DA AL BANO A PEPPONE: QUANTI VOTI “CURIOSI” – Non sono stati pochi, nel corso di questi primi tre scrutini, i voti andati a personaggi “poco abbordabili”, per così dire: da Al Bano ad Amadeus, passando per Mario Girotti (noto ai più come Terence Hill) e l’ex senatore Antonio Razzi, oggi personaggio televisivo e social dopo non essere stato candidato alle politiche del 2018. Abbastanza successo pare aver riscosso tra i Grandi Elettori il noto divulgatore Alberto Angela, mentre il cantante e conduttore televisivo Enrico Ruggeri, ex frontman dei Decibel, nel primo scrutinio, ha eguagliato in quanto a preferenze, l’attuale Premier Draghi, raccogliendo un bottino di 4 voti. Altrettanti, nel secondo giorno, sono i voti portati a casa dal Sindaco di Trieste, Roberto Dipiazza.
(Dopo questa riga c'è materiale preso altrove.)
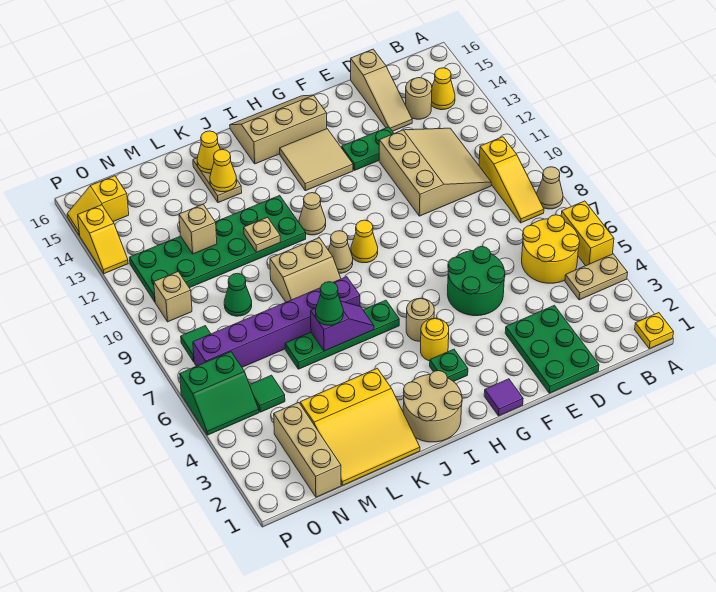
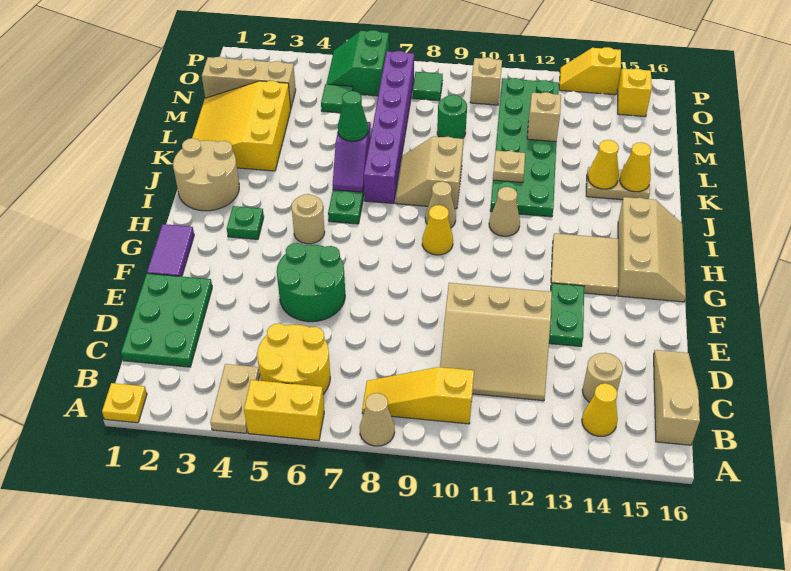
green 2x3 plate [505,305,599,393] -> green 2x3 plate turned to [121,273,212,367]
tan 1x3 slope [351,49,412,131] -> tan 1x3 slope turned to [654,350,700,445]
purple 1x1 tile [484,379,523,416] -> purple 1x2 tile [147,224,194,276]
yellow 1x1 round brick [421,318,449,361] -> none
green 1x1 cone [224,273,252,316] -> green 1x1 round brick [437,95,467,139]

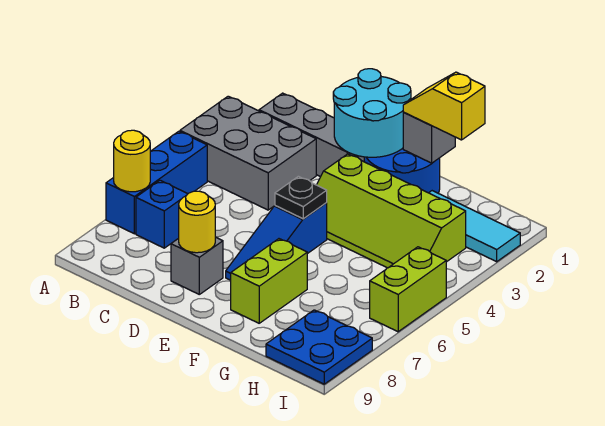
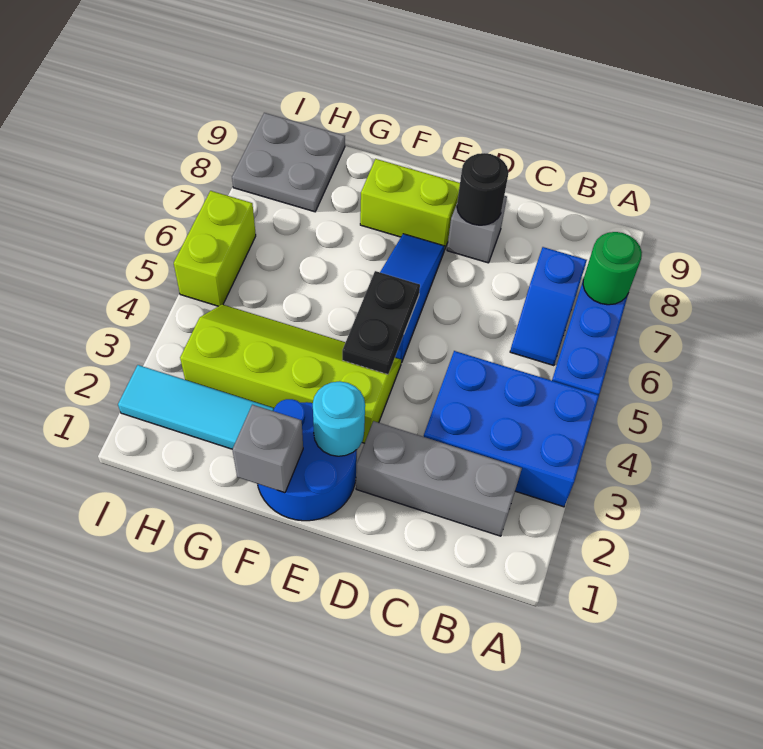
grey 2x3 brick [180,96,316,210] -> blue 2x3 brick [424,351,599,507]
yellow 1x1 round brick [114,130,150,192] -> green 1x1 round brick [583,232,642,305]
cyan 2x2 round brick [333,69,411,157] -> cyan 1x1 round brick [313,381,365,456]
yellow 1x1 round brick [179,191,215,253] -> black 1x1 round brick [457,153,509,225]
black 1x1 plate [275,176,327,219] -> black 1x2 plate [342,271,420,374]
yellow 1x2 slope [403,72,485,140] -> none
lime 1x2 brick [231,239,307,323] -> lime 1x2 brick turned to [360,159,460,250]
blue 2x2 plate [266,310,372,384] -> grey 2x2 plate [232,113,345,212]

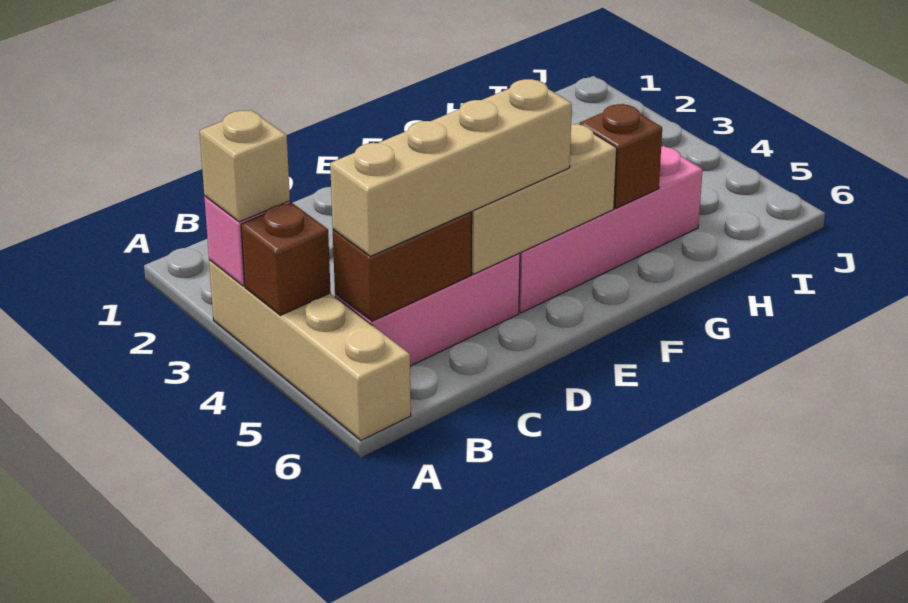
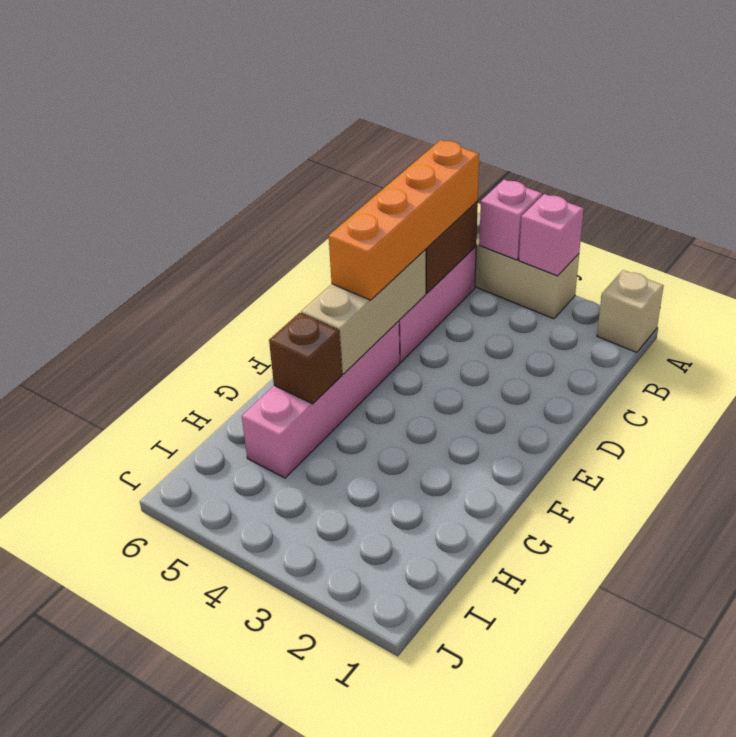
tan 1x1 brick [200,110,290,222] -> tan 1x1 brick moved to [597,270,663,352]
brown 1x1 brick [241,203,331,315] -> pink 1x1 brick [479,180,542,260]
tan 1x4 brick [330,79,572,256] -> orange 1x4 brick [329,140,479,300]

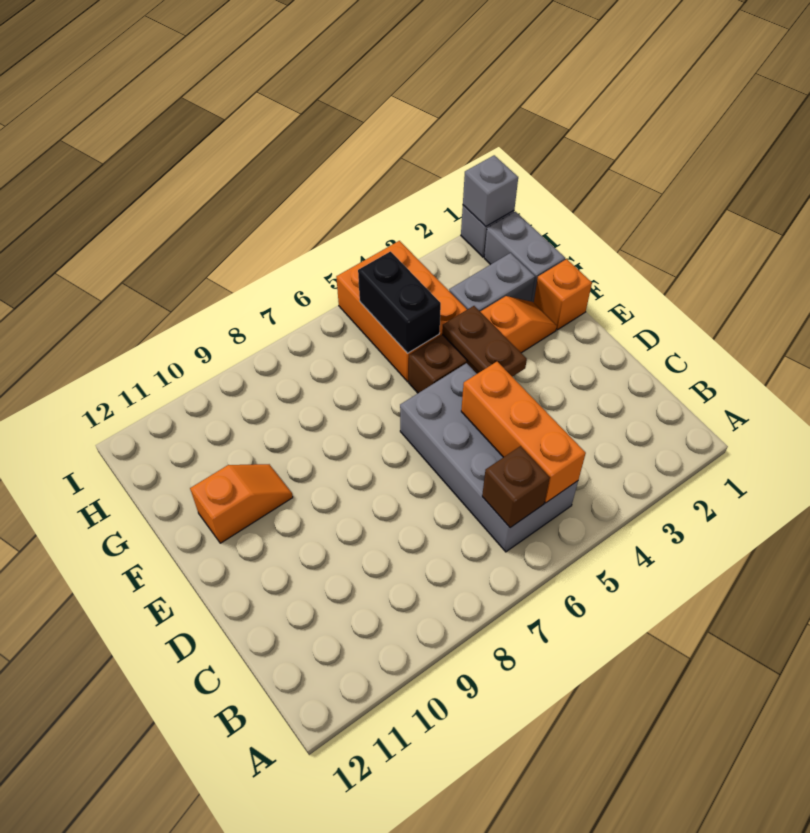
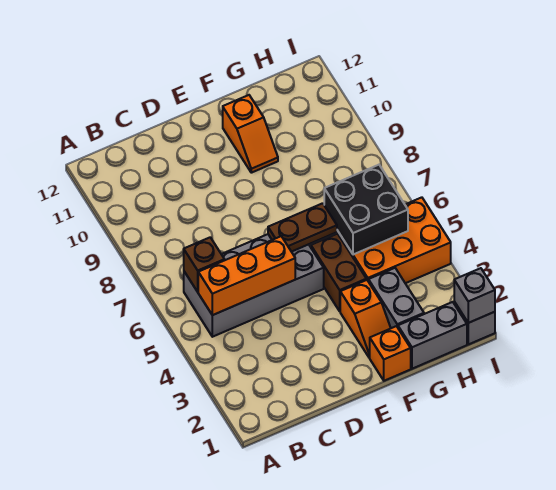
brown 1x2 plate [442,306,527,377] -> brown 1x2 plate moved to [268,203,337,252]
black 1x2 brick [358,252,441,353] -> black 2x2 brick [324,165,408,255]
Molti dei Grandi Elettori devono inoltre essere grandi appassionati di calcio, visti i voti raccolti dal presidente della Lazio, Claudio Lotito, o dal suo “predecessore” alla guida della squadra biancoceleste, nonché ex proprietario della Cirio Sergio Cragnotti. Anche il commissario tecnico della Nazionale che ha vinto l’ultimo Europeo, Roberto Mancini, ha visto il proprio nome uscire dall’urna, così come l’ex portiere Campione d’Europa nel 1968 e del Mondo nel 1982, Dino Zoff, e l’allenatore recordman di panchine in Serie A, Carletto Mazzone. Menzione speciale per Pepito Sbazzeguti, che per i cinefili “d’epoca” sarà un nome noto: è infatti l’anagramma che Giuseppe Bottazzi, il “Peppone” interpretato da Gino Cervi nella fortunata saga di Don Camillo, utilizza per riscuotere una vincita alla lotteria senza essere riconosciuto. Anche per lui vi è stata qualche preferenza.